=== Saved entries ===
========================
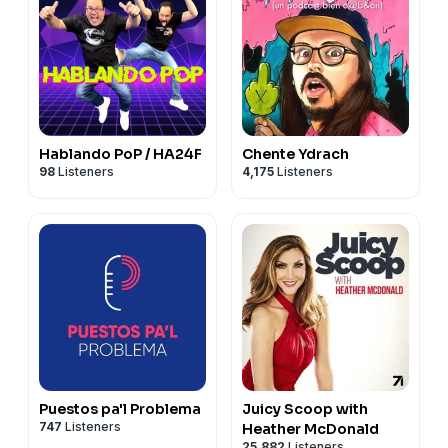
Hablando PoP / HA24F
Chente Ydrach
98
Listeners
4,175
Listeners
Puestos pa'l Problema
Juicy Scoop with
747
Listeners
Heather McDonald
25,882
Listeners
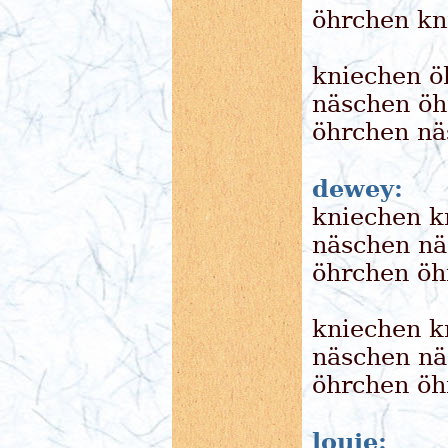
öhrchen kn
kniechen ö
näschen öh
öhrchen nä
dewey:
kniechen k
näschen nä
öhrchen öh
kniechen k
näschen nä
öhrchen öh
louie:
========================
Please copy the text read from each of the items above word for word, keeping every line, and leave the pictures out of your answer.

Hablando PoP / HA24F
Chente Ydrach
98
Listeners
4,175
Listeners
Puestos pa'l Problema
Juicy Scoop with
747
Listeners
Heather McDonald
25,882
Listeners
öhrchen kn
kniechen ö
näschen öh
öhrchen nä
dewey:
kniechen k
näschen nä
öhrchen öh
kniechen k
näschen nä
öhrchen öh
louie:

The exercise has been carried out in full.